[RECORDS FOR THIS TASK Boundary: Start]

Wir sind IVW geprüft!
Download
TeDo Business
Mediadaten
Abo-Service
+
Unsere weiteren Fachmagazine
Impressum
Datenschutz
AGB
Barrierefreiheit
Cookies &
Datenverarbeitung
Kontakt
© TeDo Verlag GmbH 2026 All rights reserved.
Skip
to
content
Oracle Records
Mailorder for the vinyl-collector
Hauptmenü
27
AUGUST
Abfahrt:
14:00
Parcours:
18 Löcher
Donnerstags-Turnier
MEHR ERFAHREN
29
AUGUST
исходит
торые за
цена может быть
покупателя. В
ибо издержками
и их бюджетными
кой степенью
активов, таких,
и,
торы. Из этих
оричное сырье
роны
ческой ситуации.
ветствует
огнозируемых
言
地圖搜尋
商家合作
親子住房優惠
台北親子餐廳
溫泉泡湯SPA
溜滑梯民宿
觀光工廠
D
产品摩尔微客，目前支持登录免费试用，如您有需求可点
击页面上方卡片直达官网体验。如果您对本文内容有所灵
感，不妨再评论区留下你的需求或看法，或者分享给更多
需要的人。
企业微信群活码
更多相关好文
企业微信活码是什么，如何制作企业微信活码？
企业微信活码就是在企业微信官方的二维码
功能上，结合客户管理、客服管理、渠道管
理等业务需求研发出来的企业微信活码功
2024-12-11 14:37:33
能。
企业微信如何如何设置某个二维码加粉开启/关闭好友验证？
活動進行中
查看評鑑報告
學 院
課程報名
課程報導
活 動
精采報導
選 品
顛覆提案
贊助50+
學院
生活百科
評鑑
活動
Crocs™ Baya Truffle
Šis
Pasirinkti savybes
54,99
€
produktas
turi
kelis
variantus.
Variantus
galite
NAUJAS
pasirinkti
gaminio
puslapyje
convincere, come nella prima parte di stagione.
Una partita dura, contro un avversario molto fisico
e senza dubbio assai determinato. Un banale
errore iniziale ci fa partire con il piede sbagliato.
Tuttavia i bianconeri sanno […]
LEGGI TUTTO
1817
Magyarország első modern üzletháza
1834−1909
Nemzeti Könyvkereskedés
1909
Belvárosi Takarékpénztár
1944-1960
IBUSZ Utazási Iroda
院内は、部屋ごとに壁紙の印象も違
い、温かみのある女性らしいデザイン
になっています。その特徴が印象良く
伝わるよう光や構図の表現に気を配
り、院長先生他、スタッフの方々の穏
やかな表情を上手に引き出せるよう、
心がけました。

[RECORDS FOR THIS TASK Boundary: End]

- PROBLEM DESCRIPTION -
Copy each line above containing the string "TeDo".

- RESULT OF THIS EXERCISE -
TeDo Business
© TeDo Verlag GmbH 2026 All rights reserved.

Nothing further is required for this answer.